§ **Data for this task**:
^^^^^^^^^^^^^^^^
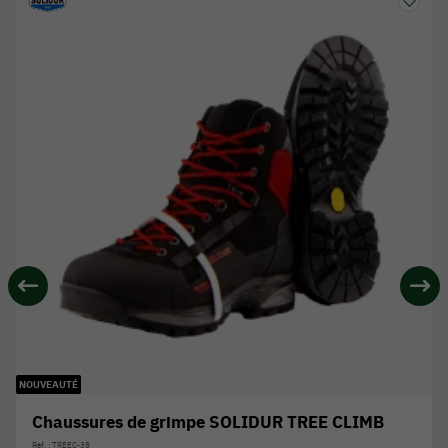
NOUVEAUTÉ
Chaussures de grimpe SOLIDUR TREE CLIMB
Réf. : TREEC-38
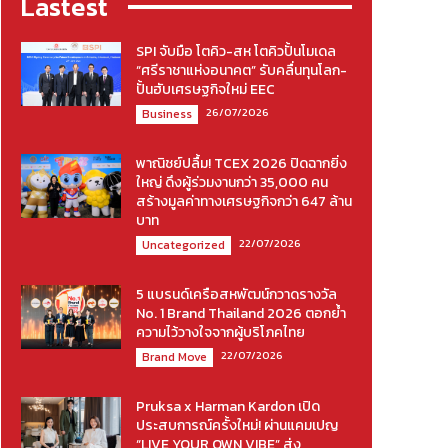
Lastest
SPI จับมือ โตคิว-สห โตคิวปั้นโมเดล
“ศรีราชาแห่งอนาคต” รับคลื่นทุนโลก-
ปั้นฮับเศรษฐกิจใหม่ EEC
26/07/2026
Business
พาณิชย์ปลื้ม! TCEX 2026 ปิดฉากยิ่ง
ใหญ่ ดึงผู้ร่วมงานกว่า 35,000 คน
สร้างมูลค่าทางเศรษฐกิจกว่า 647 ล้าน
บาท
22/07/2026
Uncategorized
5 แบรนด์เครือสหพัฒน์กวาดรางวัล
No. 1 Brand Thailand 2026 ตอกย้ำ
ความไว้วางใจจากผู้บริโภคไทย
22/07/2026
Brand Move
Pruksa x Harman Kardon เปิด
ประสบการณ์ครั้งใหม่! ผ่านแคมเปญ
“LIVE YOUR OWN VIBE” ส่ง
^^^^^^^^^^^^^^^^
§ **Your objective**:
Return every line of the data above that contains the string "Brand", matching it case-sensitively.

§ **Task answer**:
No. 1 Brand Thailand 2026 ตอกย้ำ
Brand Move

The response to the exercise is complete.